People go blind and deaf or lose limbs, and the idea is that maybe you can connect directly to their brains. That’s fairly established now. It’s working better and better every year. The problem is these things aren’t really stable. The nerve tissue breaks down. It’s a mess. It’s better than being blind and deaf or missing a limb, but it’s not something that healthy people would try. It’s too unstable and crazy.
But there’s work into non-invasive or partially non-invasive things where we might be able to connect your brains to computers. It’s a place where software and games and VR and biotech will meet. There are some crazy things going on in that space. I don’t know too much about it, but I’m exploring. Maybe to prepare against the Infocalypse or whatever they call it.
GamesBeat: The talk on VR just before ours was getting into this idea of modifying our brains to better perceive virtual reality. It was interesting.
Helgason: There will be some amazing things happening every year from now until we die. It’s just a question of — is it five, 10, or 15 years before we’re pretty well connected to computers?
Question: What can VR do in the future?
Helgason: What’s more important to me is what VR can do, where instead of having to go places we can stay where we are. It doesn’t matter so much how fast the fan runs or how hot the chip is. If it takes the place going into the stratosphere and flying for 10 hours, the amount of energy we save is so vast.

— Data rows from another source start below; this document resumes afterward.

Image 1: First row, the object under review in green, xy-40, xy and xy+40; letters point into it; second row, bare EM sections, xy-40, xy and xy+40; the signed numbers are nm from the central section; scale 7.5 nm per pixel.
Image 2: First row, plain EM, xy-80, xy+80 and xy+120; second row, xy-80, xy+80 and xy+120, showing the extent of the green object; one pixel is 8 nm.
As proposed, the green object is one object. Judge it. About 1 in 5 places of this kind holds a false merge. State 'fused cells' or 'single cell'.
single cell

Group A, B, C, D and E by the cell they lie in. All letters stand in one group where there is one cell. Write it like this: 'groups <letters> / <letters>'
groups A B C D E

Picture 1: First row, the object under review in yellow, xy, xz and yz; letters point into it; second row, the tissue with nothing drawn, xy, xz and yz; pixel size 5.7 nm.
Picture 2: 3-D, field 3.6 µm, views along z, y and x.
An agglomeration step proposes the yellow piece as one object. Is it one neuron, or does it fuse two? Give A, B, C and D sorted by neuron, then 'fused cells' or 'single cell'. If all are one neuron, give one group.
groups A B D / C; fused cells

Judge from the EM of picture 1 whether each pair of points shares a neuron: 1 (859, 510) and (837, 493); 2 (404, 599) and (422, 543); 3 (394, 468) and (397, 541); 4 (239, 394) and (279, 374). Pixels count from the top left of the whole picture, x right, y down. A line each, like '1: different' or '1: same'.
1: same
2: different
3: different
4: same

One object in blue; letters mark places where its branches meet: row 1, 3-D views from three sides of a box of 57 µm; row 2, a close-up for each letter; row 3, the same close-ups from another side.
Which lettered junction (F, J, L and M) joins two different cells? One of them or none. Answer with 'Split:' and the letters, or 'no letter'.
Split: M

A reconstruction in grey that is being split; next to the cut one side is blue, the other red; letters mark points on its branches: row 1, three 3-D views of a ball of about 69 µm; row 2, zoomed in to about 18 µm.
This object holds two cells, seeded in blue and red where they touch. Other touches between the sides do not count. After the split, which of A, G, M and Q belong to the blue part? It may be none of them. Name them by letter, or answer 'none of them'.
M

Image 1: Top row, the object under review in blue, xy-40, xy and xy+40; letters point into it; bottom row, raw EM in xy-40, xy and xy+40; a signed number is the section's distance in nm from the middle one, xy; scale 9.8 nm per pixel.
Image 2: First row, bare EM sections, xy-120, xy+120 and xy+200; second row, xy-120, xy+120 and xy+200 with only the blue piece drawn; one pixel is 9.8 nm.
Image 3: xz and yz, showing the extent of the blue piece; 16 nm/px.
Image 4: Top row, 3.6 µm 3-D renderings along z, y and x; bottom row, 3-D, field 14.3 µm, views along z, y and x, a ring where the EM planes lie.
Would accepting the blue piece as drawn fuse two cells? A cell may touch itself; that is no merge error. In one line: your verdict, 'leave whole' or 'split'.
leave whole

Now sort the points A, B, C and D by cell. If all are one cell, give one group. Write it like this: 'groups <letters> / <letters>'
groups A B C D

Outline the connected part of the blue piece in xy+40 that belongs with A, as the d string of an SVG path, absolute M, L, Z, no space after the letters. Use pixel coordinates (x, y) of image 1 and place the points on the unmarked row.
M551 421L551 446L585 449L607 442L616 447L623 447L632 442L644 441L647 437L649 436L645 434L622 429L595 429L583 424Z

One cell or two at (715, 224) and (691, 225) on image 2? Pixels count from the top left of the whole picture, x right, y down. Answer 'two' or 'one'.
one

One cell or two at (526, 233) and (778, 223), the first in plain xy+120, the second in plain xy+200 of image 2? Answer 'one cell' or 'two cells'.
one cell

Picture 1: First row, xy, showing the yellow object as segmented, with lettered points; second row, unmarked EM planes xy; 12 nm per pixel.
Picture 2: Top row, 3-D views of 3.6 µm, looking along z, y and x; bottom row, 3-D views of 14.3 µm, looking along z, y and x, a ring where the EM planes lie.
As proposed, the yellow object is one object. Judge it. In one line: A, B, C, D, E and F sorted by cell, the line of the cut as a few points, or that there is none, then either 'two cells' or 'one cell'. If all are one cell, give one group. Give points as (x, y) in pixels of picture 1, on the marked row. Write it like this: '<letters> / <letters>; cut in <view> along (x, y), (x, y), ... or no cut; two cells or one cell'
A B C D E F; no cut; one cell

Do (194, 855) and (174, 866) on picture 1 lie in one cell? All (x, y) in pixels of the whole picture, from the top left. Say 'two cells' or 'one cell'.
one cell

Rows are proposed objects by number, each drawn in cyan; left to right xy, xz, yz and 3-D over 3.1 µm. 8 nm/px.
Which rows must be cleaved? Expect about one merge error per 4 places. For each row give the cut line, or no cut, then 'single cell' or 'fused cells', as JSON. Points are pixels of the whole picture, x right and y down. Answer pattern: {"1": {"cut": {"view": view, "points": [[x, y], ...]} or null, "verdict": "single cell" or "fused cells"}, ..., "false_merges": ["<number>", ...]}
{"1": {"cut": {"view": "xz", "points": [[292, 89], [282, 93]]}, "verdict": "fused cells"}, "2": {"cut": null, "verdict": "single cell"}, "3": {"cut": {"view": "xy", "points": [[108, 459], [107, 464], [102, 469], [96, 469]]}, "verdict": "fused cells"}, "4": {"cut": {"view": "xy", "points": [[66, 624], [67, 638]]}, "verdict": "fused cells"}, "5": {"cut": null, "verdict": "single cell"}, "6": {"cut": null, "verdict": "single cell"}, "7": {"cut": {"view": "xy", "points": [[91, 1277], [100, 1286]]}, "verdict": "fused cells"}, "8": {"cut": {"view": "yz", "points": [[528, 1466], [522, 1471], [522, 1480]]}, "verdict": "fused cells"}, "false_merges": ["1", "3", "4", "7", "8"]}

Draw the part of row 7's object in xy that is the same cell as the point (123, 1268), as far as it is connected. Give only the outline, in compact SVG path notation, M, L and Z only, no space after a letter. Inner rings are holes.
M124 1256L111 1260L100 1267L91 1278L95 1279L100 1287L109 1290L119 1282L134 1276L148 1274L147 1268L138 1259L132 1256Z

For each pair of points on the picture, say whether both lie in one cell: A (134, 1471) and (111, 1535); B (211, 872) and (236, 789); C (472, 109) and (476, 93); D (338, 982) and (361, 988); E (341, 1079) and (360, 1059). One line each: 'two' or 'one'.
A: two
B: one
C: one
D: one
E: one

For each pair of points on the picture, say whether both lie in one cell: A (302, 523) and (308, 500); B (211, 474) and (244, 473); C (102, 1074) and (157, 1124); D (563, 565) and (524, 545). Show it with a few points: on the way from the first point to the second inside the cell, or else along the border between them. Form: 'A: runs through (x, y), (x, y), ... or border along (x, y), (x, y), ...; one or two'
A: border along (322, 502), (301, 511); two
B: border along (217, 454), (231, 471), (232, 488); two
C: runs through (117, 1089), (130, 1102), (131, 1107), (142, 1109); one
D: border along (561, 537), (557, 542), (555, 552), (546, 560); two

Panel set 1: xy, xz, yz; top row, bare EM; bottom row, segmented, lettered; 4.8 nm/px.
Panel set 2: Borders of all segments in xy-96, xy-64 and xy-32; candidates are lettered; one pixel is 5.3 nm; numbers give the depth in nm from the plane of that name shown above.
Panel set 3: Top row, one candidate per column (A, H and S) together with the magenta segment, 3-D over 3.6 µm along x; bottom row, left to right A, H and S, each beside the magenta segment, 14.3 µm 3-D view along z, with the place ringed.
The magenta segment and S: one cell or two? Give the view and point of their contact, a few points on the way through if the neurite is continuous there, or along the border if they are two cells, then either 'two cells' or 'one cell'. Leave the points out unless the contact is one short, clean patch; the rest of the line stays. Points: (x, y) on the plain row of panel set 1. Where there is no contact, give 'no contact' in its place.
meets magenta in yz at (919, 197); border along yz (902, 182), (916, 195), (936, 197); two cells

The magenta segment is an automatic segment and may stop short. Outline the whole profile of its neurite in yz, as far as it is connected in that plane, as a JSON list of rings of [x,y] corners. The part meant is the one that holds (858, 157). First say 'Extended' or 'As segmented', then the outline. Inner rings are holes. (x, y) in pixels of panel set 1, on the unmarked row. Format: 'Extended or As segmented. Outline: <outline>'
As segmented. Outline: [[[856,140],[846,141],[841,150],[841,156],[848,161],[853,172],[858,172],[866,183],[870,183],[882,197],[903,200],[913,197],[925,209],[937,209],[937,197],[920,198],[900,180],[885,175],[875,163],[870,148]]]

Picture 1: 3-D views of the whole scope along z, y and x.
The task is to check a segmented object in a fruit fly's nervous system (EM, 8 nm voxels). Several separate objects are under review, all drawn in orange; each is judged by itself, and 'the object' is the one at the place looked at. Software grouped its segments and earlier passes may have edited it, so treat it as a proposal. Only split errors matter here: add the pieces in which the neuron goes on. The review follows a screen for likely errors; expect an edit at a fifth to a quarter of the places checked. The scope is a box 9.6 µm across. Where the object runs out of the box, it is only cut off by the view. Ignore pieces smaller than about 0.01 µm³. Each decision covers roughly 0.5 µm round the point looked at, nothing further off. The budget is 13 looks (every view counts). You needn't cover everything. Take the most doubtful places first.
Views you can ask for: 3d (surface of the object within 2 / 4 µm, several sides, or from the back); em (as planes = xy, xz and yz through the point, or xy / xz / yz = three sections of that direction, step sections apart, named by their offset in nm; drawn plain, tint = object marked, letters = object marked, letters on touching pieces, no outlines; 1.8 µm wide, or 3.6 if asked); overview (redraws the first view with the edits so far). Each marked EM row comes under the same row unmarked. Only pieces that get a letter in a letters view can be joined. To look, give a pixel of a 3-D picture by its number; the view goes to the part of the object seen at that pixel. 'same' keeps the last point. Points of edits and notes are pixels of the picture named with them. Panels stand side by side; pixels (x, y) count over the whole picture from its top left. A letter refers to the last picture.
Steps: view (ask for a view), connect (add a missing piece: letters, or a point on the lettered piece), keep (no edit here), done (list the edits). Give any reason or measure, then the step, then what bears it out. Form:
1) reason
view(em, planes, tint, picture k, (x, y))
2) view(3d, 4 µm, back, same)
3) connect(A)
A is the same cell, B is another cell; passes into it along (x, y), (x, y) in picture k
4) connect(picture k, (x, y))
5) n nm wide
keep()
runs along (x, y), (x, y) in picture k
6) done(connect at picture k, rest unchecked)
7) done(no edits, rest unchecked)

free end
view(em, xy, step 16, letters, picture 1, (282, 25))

My friend Hilmar Veigar, the CEO of CCP, is probably one of the biggest visionaries in VR. He makes very forceful arguments that the only way to save the world is through VR. When I listen to him, at least, I believe what he says. I’m not so sure afterwards. I can’t repeat the argument completely. But his point, for instance, is that if we all go to Mount Everest we’ll destroy Mount Everest. If people build that into an experience, though, we can all go there. If you extrapolate a bit, that’s the important part.